Papá has said that all the romantic literature I read goes to my head -- I previously scoffed at this notion, but perhaps there is some truth in his pronouncement. 'Tis not only a well-accepted tenet of decent society, but a fact reinforced and documented by modern psychiatric science, that the female mind is more excitable than that of her sterner counterpart, that it is more easily swayed by passions, more easily tempted by evil, less able to comprehend what is in her own best interest; the female is more apt to be tantrum-prone, and to overestimate her own capacity to cope with matters intellectual. Exposure to ideas and theories is likely to reduce her to a sobbing heap of neurotic flesh and hard, arid uterus. None of this is in dispute; both convention and empirical evidence are in agreement on this. The dilemma arises from attempting to quell the thirst within me to learn, to explore the unsavory areas of life and the mind. It is not a healthy thirst, merely a natural one. Yet man (and woman, dare I say) has conquered nature before. If the hand of man can craft the gleaming metropolis of Man-hattan out of nothing but savage wilds,

then why shouldn't I be able to suppress my inherent urges? I can find solace in the fact that Horace is a bold navigator of the mind, and that I am a part of him. I may allow him to delve into literary matters, while I step aside and tend to the partaking of petit fours with other society ladies.


Love doth conquer all

In spite of my manifold dolorous ailments of body, mind, and spirit, I at the very least have a suitor.

How wonderful to have a Gentleman like Horace as my protector!


A mental calamity

Most heartfelt apologies, loyal readers, on my lengthy absence. I suffered a nervous breakdown after my return from Old Europe and have not fully recovered. I have spent the last three weeks in an asylum...er, rest château. It was all the excitement of seeing Horace again, combined with the horrid memory of the scene I witnessed in the jass hall. This shocking painting that I viewed in one of Europe's fine musées also contributed to my breakdown:

I am still not fit to write; the physicians have said that it is most detrimental to my psyche and Papá does not approve, thus, I must compose these sentences in private.
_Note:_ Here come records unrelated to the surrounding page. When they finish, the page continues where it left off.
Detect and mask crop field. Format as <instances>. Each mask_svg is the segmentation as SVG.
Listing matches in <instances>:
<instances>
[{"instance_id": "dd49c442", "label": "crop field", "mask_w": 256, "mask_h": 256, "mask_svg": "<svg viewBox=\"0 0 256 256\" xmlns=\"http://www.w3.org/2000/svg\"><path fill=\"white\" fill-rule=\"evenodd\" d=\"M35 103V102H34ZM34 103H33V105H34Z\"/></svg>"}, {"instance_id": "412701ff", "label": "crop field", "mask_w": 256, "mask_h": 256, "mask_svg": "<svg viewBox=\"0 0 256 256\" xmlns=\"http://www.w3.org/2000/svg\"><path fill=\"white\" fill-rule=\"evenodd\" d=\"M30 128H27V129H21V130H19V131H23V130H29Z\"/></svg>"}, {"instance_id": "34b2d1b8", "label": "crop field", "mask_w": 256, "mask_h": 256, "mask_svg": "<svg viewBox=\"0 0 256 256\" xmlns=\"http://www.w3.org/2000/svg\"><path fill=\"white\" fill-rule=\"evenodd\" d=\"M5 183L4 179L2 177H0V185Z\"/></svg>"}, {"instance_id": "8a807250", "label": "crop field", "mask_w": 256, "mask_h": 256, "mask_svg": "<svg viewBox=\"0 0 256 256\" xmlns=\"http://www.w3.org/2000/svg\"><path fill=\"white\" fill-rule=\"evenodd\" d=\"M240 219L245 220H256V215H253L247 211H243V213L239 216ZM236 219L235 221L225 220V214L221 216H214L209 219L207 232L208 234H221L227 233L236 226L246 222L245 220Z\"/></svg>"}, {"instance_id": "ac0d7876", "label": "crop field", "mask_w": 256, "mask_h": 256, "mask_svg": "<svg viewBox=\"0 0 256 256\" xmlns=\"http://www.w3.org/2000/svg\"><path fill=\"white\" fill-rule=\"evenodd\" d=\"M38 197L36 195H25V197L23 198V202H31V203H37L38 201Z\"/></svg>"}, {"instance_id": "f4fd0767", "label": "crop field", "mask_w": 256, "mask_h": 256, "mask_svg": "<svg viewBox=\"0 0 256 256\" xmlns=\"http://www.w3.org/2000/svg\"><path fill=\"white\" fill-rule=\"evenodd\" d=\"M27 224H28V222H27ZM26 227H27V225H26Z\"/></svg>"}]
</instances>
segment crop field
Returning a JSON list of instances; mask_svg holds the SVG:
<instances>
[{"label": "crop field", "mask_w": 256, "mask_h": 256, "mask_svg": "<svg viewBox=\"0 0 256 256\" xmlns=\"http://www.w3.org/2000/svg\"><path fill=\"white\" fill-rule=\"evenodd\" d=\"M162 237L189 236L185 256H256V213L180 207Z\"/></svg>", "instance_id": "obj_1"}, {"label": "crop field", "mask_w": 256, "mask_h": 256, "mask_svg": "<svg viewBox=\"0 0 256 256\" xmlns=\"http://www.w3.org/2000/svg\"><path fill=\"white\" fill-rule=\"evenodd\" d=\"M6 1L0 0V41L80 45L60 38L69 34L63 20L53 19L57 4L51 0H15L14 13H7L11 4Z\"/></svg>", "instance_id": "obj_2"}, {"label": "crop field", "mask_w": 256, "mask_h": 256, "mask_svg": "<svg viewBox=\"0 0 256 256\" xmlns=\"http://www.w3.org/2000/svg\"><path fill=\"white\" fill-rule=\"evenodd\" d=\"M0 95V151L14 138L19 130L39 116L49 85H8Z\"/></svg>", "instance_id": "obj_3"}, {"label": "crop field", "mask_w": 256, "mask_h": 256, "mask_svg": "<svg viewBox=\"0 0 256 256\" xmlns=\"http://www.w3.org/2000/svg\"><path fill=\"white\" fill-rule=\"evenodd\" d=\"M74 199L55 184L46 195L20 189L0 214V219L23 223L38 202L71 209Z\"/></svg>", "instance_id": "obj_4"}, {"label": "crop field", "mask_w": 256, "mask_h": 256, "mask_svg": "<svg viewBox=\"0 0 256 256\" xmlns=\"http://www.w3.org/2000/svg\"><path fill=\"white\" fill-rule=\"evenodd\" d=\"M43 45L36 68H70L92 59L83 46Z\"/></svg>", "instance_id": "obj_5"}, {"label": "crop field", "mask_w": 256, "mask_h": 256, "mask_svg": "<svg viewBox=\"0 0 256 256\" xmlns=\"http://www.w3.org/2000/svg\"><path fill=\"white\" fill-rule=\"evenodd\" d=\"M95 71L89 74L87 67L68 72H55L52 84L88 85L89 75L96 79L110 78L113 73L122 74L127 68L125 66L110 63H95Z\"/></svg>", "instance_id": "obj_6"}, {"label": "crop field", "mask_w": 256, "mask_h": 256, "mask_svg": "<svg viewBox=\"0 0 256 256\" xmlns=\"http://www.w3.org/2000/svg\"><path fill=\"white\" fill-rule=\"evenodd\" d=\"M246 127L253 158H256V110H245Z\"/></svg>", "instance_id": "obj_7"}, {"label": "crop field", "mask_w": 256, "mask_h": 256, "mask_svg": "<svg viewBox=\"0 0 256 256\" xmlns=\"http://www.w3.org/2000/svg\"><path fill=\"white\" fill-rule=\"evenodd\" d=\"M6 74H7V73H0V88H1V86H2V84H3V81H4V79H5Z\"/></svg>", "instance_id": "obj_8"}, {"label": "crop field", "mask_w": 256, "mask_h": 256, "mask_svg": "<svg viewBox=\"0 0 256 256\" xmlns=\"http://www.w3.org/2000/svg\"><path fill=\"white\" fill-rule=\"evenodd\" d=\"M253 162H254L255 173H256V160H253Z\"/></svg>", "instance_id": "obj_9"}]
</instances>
Merriment in l'Éurope, and Wishes for a Joyous New Year

After a hiatus in Biarritz, Monte Carlo, and Lido over the holidays, we have arrived safely back in our stately estate along one of the great rivers of our splendorous nation (I am afraid I may not name my exact location; one must’n’t tempt destitute factory workers intent on capturing Papà’s fortunes). Welcome back to me! I did not want for attention whilst abroad, attracting many potential suitors as I strolled feebly through hotel lounges and along beaches. The briny air was beneficial for my consumption, I was able to hone my skills in the French language, and my neurasthenia dissipated into imperceptibility! I did so miss Horace, but now we are back together, spending evenings a comfortable eight feet from one another in the parlor, Horace serenading me with his euphonium.


En Lido, nous sommes restées ici, à l’Hôtel Excelsior:

Un souvenir de Biarritz:

Une image de Monte Carlo:

Et une peinture du Ballet Russe que nous avons vu à Monte Carlo:

Et enfin, (je ne dois pas oublier):

Joyeux Noël et Bonne Nouvelle Année!